→ Work request
Go through the material below and copy each line where the word "Rendered" appears.

→ Data extract
[Start of Attachment]

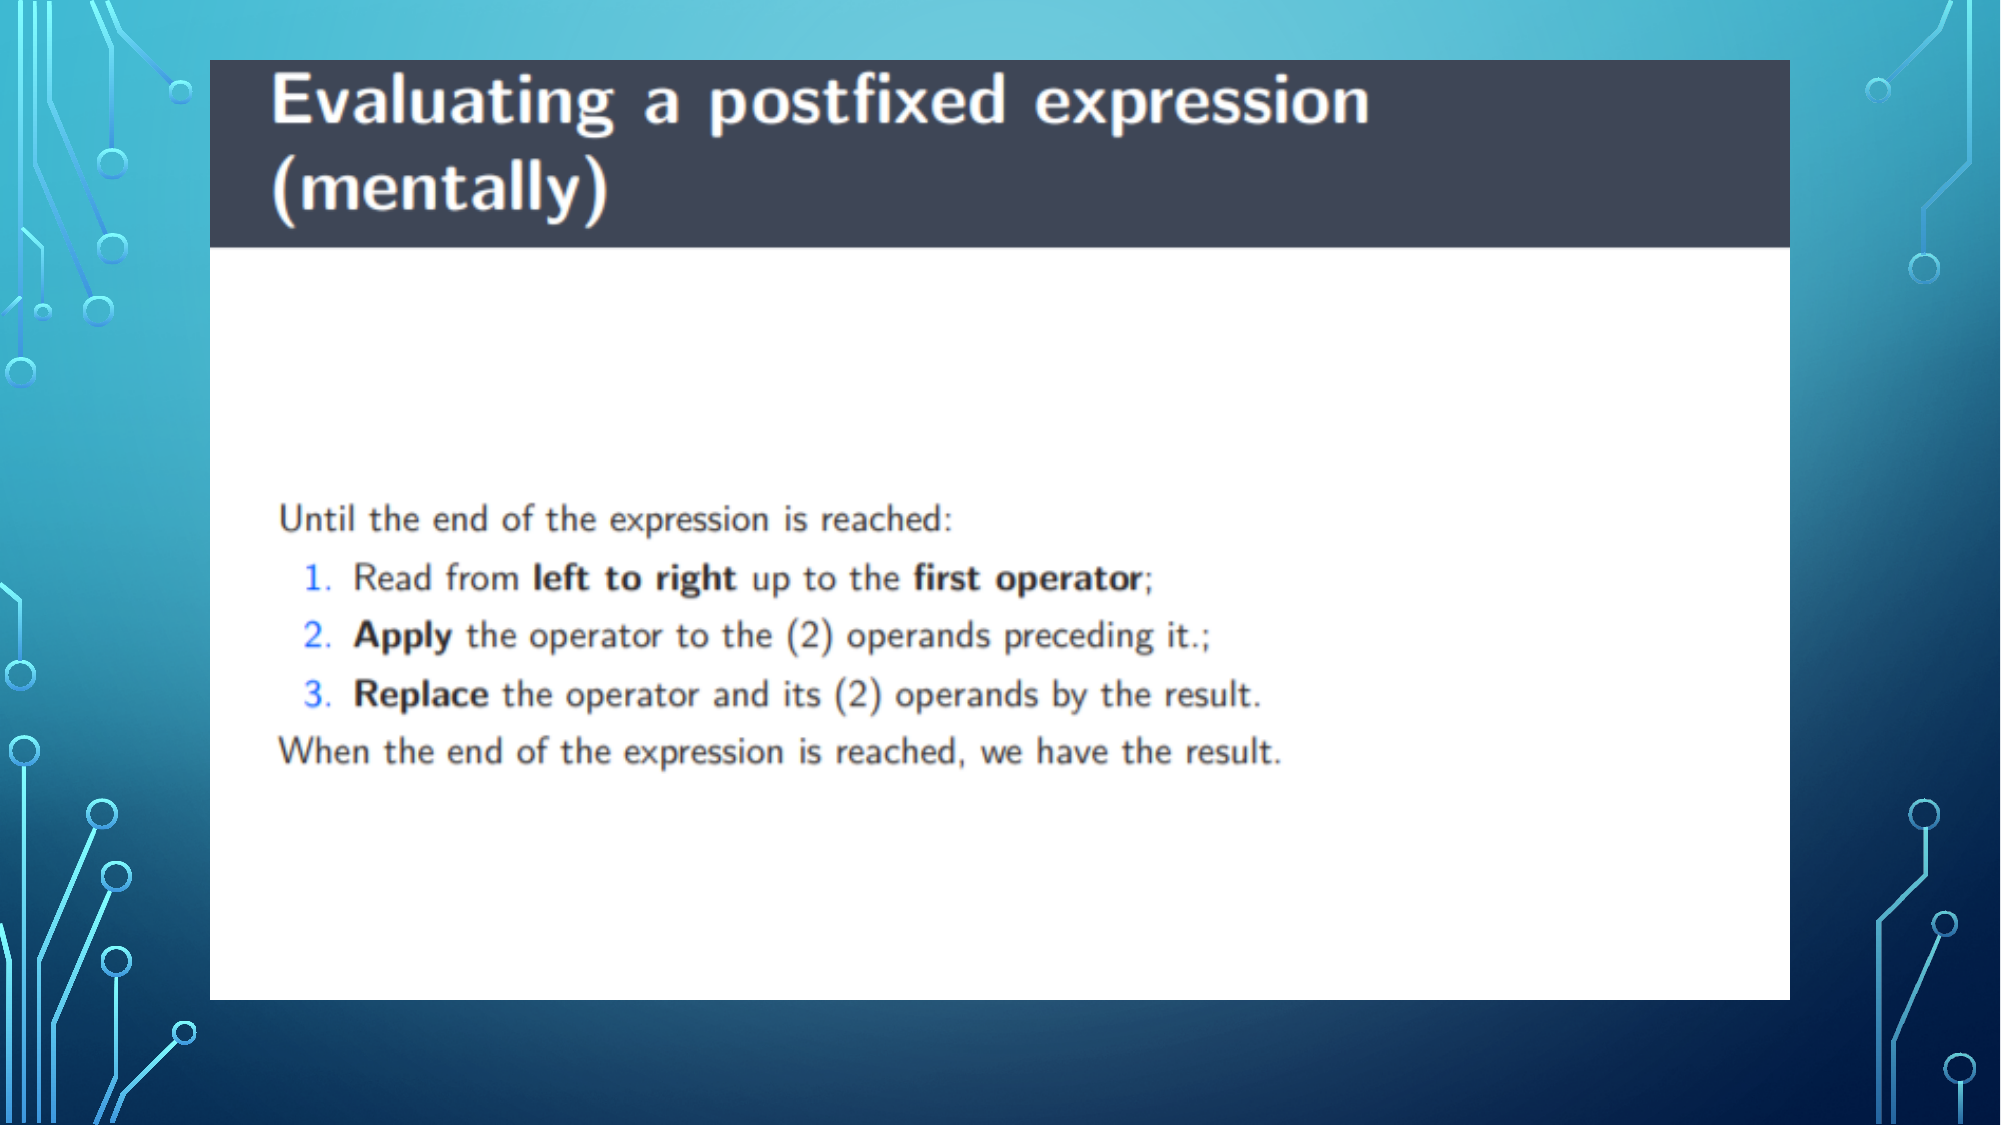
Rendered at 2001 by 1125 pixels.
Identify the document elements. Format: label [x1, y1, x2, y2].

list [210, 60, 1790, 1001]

[End of Attachment]
[Start of Attachment]

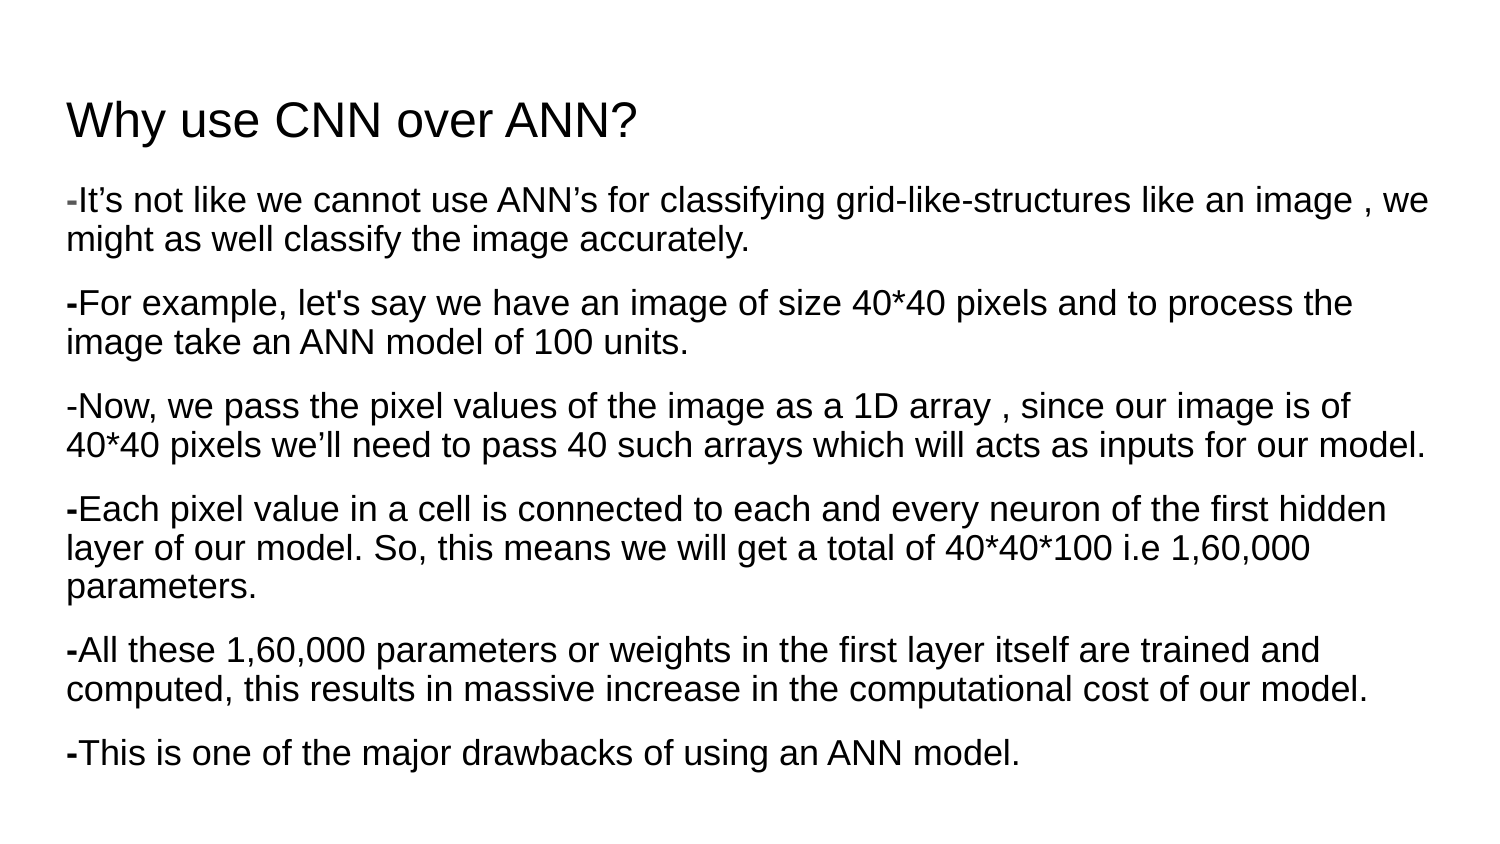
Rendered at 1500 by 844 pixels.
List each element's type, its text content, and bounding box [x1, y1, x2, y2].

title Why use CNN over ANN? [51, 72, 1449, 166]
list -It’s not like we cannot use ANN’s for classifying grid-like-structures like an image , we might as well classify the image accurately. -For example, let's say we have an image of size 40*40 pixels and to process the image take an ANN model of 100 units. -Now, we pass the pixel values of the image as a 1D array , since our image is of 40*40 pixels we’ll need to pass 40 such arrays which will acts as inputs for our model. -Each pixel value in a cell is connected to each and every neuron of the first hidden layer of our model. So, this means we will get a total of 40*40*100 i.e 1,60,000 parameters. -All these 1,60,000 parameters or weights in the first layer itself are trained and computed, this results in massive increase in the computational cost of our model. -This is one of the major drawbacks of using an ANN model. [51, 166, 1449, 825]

[End of Attachment]
[Start of Attachment]

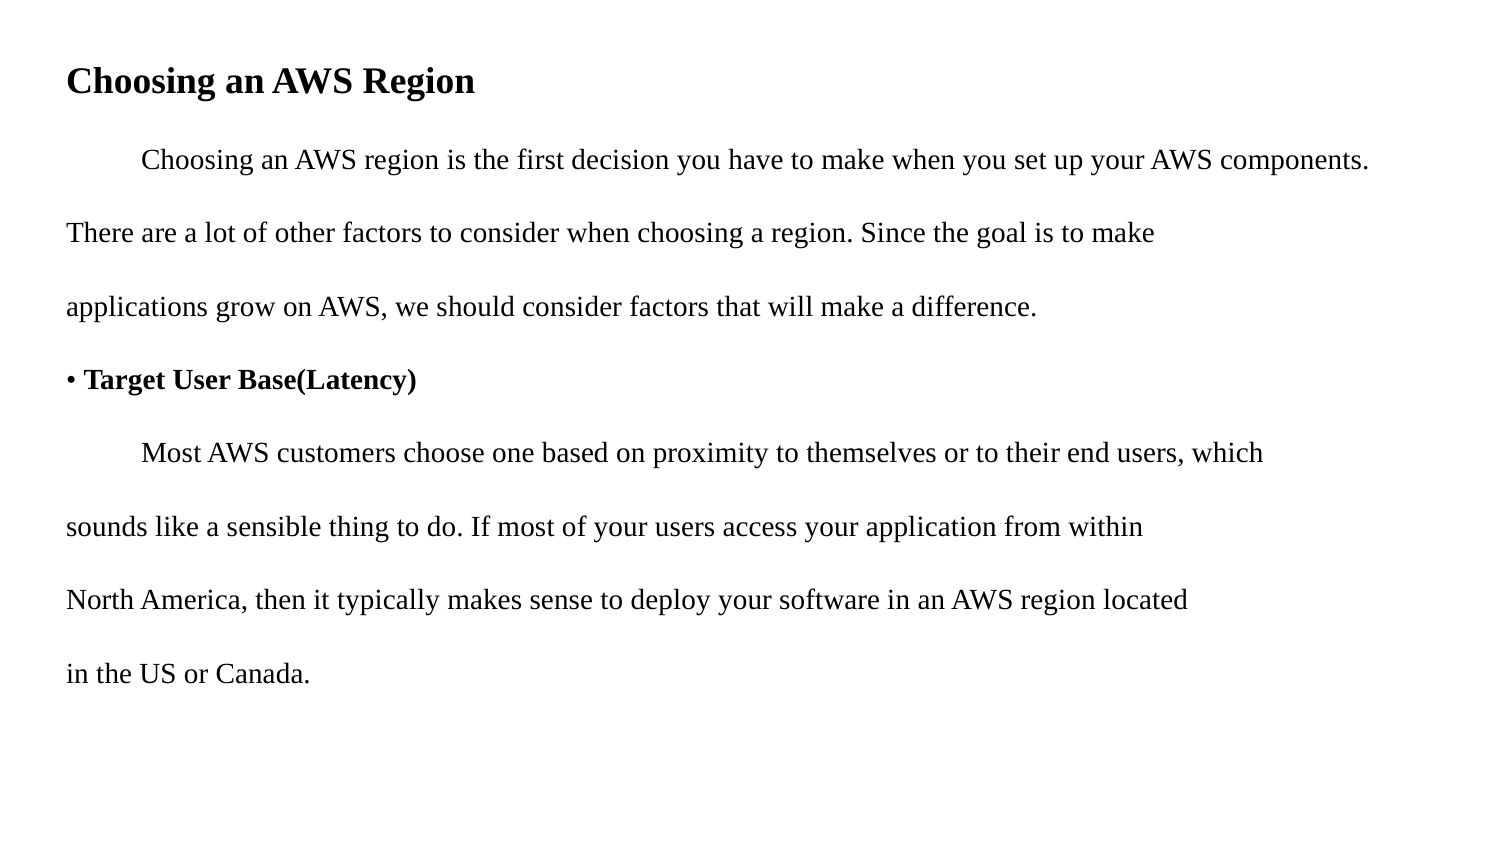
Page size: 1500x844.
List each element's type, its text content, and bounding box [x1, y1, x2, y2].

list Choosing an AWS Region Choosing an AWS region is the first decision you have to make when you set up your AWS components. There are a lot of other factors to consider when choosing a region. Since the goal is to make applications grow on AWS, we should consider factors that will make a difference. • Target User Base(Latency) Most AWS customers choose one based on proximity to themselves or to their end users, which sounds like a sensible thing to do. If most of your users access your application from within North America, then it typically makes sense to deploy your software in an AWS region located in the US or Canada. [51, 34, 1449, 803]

[End of Attachment]

→ Written solution
Rendered at 2001 by 1125 pixels.
Rendered at 1500 by 844 pixels.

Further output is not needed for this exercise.